Marbury v. Madison (1803) was the U.S. Supreme Court case that established the Supreme Court’s power of judicial review. (Read the opinion here).

After President John Adams lost the 1800 election, but before he left office, he appointed Marbury as a justice of the peace and signed the commission. Soon thereafter, Thomas Jefferson became President of the United States and refused to allow Secretary of State James Madison to deliver the commission to Marbury. Marbury sued Madison in the Supreme Court to get his commission via a writ of mandamus.

Under Justice John Marshall, the Court specifically held that the provision in the 1789 Act granting the Supreme Court the power to issue a writ of mandamus was unconstitutional.

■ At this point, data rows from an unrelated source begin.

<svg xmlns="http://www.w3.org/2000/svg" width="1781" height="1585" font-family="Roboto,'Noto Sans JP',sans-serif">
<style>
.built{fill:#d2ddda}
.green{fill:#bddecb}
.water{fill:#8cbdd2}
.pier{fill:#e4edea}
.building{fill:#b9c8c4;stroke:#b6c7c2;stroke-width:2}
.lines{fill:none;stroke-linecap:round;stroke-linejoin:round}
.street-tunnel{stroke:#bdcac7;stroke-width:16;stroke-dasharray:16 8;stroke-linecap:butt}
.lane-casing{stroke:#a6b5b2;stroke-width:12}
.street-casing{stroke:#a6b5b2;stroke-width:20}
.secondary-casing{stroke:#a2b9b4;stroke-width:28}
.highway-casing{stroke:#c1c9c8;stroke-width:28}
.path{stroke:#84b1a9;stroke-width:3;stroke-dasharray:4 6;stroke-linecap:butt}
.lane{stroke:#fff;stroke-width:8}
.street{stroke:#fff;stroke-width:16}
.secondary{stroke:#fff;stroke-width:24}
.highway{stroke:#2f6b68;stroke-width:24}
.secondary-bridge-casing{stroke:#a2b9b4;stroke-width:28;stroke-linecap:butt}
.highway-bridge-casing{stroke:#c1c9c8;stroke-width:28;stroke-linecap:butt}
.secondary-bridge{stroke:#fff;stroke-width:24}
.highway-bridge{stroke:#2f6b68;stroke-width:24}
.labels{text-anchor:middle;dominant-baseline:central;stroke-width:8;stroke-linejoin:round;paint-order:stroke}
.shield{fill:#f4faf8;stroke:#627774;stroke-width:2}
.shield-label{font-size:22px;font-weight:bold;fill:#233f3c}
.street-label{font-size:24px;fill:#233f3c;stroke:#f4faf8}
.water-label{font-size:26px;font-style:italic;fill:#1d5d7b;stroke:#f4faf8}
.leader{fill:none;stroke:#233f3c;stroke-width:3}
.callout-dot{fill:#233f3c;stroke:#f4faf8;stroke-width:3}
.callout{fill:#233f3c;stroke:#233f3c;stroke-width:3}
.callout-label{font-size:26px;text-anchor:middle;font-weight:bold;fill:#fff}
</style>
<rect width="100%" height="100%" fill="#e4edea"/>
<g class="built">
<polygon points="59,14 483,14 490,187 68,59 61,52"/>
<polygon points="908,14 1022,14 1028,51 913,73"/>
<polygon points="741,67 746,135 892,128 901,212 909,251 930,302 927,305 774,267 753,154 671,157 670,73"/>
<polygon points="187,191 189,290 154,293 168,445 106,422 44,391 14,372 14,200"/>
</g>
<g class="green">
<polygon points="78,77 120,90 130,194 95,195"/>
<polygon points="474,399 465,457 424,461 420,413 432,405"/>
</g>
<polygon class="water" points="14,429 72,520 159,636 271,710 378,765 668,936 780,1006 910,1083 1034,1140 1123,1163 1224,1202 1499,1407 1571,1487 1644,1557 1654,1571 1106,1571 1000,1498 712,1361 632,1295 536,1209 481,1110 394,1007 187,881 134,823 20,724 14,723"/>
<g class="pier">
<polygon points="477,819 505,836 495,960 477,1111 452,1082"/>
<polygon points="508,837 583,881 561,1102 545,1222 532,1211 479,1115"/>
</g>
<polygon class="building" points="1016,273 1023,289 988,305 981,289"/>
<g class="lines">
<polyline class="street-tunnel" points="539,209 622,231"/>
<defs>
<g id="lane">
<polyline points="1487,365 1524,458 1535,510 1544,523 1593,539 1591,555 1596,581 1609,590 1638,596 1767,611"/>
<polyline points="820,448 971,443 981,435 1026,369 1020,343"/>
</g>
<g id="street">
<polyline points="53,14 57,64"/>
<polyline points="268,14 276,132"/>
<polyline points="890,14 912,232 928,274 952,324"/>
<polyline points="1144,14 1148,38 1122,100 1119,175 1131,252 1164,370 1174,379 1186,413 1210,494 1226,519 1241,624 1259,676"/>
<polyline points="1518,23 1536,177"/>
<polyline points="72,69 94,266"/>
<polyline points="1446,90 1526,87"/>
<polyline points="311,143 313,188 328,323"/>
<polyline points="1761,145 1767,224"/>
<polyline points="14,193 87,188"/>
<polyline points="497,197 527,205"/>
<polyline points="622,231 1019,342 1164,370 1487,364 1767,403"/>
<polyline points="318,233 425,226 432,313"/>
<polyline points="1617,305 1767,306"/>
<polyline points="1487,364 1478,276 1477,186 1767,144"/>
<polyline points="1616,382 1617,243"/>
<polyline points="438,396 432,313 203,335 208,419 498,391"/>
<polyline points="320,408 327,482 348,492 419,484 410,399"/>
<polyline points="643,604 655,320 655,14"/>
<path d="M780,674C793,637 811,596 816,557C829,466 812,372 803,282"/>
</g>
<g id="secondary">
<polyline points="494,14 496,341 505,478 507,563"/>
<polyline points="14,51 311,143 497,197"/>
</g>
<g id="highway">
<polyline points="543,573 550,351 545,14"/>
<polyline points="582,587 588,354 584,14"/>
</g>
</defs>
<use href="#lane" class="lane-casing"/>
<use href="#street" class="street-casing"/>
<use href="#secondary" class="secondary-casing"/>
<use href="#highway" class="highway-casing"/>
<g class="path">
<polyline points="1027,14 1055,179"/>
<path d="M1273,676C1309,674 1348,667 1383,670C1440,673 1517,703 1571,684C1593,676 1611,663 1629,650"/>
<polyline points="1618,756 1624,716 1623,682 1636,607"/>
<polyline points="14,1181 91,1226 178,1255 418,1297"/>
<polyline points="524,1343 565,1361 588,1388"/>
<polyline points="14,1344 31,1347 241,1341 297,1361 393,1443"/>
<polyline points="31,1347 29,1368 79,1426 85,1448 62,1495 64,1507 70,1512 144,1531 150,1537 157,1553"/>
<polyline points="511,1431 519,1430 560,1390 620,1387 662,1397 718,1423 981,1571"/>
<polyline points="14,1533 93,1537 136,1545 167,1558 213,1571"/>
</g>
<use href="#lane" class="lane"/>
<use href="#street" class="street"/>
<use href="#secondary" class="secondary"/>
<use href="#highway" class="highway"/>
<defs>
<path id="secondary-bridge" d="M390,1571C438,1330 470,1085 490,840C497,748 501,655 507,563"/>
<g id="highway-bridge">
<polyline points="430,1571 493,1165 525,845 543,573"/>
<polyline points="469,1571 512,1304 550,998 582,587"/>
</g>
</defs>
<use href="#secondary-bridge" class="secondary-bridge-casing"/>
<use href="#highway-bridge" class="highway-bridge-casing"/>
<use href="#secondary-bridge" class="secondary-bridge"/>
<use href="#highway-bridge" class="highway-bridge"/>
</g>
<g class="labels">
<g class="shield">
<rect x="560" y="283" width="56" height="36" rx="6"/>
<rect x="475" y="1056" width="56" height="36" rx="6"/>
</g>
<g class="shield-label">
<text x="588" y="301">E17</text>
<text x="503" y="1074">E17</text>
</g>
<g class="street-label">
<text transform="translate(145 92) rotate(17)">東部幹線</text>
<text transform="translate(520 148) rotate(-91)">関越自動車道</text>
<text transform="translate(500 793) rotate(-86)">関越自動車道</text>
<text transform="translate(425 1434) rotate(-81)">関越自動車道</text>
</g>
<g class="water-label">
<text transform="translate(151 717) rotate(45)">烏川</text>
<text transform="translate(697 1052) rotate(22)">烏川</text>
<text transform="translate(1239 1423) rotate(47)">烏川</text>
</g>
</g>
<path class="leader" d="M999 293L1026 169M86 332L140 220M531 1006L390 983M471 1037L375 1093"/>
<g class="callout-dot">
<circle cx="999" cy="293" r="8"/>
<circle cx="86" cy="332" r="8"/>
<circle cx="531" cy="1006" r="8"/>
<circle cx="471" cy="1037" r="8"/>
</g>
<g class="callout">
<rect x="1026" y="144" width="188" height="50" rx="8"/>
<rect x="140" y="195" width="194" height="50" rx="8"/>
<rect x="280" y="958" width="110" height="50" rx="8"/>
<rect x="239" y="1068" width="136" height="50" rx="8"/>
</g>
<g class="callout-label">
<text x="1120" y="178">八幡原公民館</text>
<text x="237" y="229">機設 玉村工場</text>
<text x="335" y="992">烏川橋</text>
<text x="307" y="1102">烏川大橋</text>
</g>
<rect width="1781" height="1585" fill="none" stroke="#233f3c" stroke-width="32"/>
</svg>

More importantly, however, Marshall’s opinion established that the Supreme Court has the authority, under the Supremacy Clause and Article III, § 2 of the Constitution, to review legislative or executive acts and find them unconstitutional, i.e., the power of judicial review. The Court also delineated the limits of the Supreme Court’s original jurisdiction, namely, stating that political questions are not reviewable by the federal courts. It also described the limitations on federal courts’ jurisdiction set forth in Article III of the Constitution. While Marbury v. Madison limited federal court’s jurisdiction, it cemented the Court’s status as the ultimate interpreter of the Constitution.